The temperature in Chicago on Wednesday ranged between 10- and 23-below; the wind chill offered an added element of dare for anyone venturing out for more than a few minutes.  In case you were wondering, this is why Chicagoans come with an attitude.

 

Up on the North Side, close—and I do mean close—by a frozen Lake Michigan, Loyola University had a basketball game scheduled, against Northern Iowa.  Just over 3,000 fans took the dare to see the Ramblers prevail over the Panthers, 61-60.  The exploits of Krutwig, Townes and Skokna will be frozen in time and memory:  I was there, will say the 3,011 who cheered and tried to stay warm at the Gentile Arena.

That, ladies and gentlemen, is what sports should be all about.      

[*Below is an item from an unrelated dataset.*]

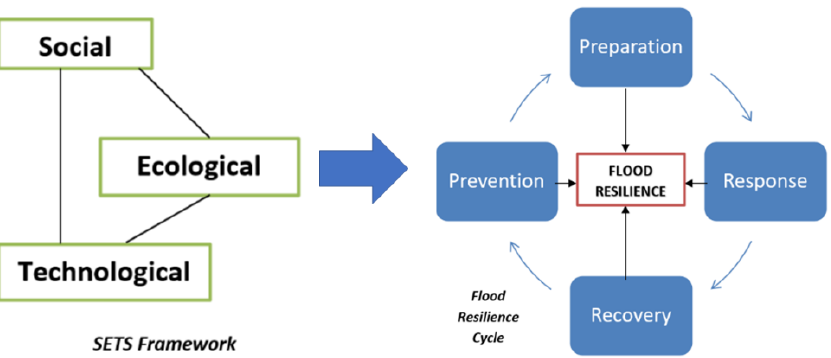
Figure 1. Research framework (Source: authors)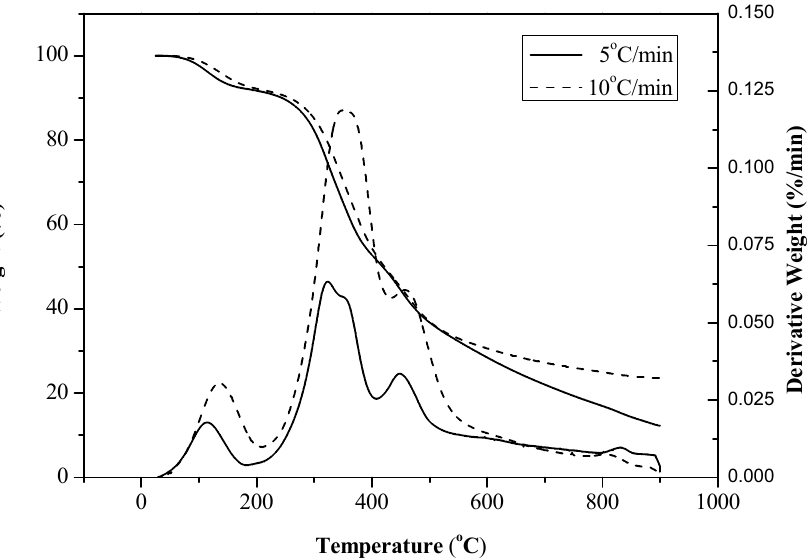
Figure 1. Thermogravimetric analysis/derivative thermogravimetry (TGA/DTG) curves of the Sapindus pericarp (SP) extraction residue at two heating rates (5 and 10 °C/min).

Saturday, February 2, 2019

Saying and Meaning


At SoxFest Yoan Moncada answered a question about team chemistry.  I understand enough Spanish to know Moncada answered that the Latino players and American players get along.  But the translator said Latin players and “white players.”  I wonder how Tim Anderson would feel about that.
 
I’m not accusing the translator—a popular guy who’s been with the team for several years now—of anything.  But the difference between what’s said and how it gets translated speaks to the challenges faced by a sport gone global.  Japanese, Korean, Taiwanese and Latin players all have to interact with English-dominant coaching staffs, to say nothing of teammates, which is why the role of the translator is so important.  The Sox translator is a big baseball fan, so the odds are he has the sports’ vocabulary necessary to convey what both coaches and players are trying to say to one another.
 
But the Asian players?  I wonder how many of them have translators who understand the nuances of the game, to say “your front shoulder is opening up too soon” or “you’re standing too straight on your follow-through”?  I’ll bet careers have been shortened because of an inability to reach players who speak a different language.

Friday, February 1, 2019

Sportswriters Say the Dumbest Things


The state of the newspaper business is pretty dire.  I’m pretty sure there are next to no copy editors left, given all the errors that creep into the paper; if it gets by spell-check, heaven help us.  I also wonder if there are any editors left to point out the virtues of consistency.

 

On Monday, Rick Morrissey of the Sun-Times wrote of the Bulls, “Then, blessedly, if you’re in it for the No. 1 pick in the [NBA] draft, Kris Dunn failed on a drive with eight seconds left, Zach LaVine missed a three-pointer at the buzzer and the Bulls fell 104-101.”  For Morrissey, “It was beautiful.”

 

That’s because the more the Bulls lose, the better their chance for landing Zion Williamson of Duke.  Never mind that the team has fallen down the rabbit hole of dysfunction, most recently shown by naming a new coach (Jim Boylen) who thinks the half-court game will come back in fashion any day now, right after bellbottoms.  Morrissey is of the opinion that a team that thought pairing Dwayne Wade and Rajon Rondo was a good idea will get it right with their next No. 1 draft pick.

 

Then, on Tuesday Morrissey shifted his attention to baseball.  Playing nine innings takes too long, yes, “But the bigger problem, one that has helped suck interest out of the game, is the tanking phenomenon.”  But apparently, it’s OK in basketball and for the White Sox because Morrissey writes that it’s “hard to carp about the rebuilding White Sox, who have had one of the best farm systems the last couple of years.”  Confused yet?

 

Well, then, how about when he writes “tanking is OK in the micro sense.  If one team’s fan base is willing to put up with enthusiastic losing in the hopes of a championship down the line, that’s fine.”  And who’s to say all the tanking teams don’t have those fan bases?  It’s not like Morrissey did anything approaching research to find out.

 

No, he just goes his merry way, saying one thing on Monday and quite the opposite on Tuesday.  Whatever Morrissey’s columns are, they’re not sports writing.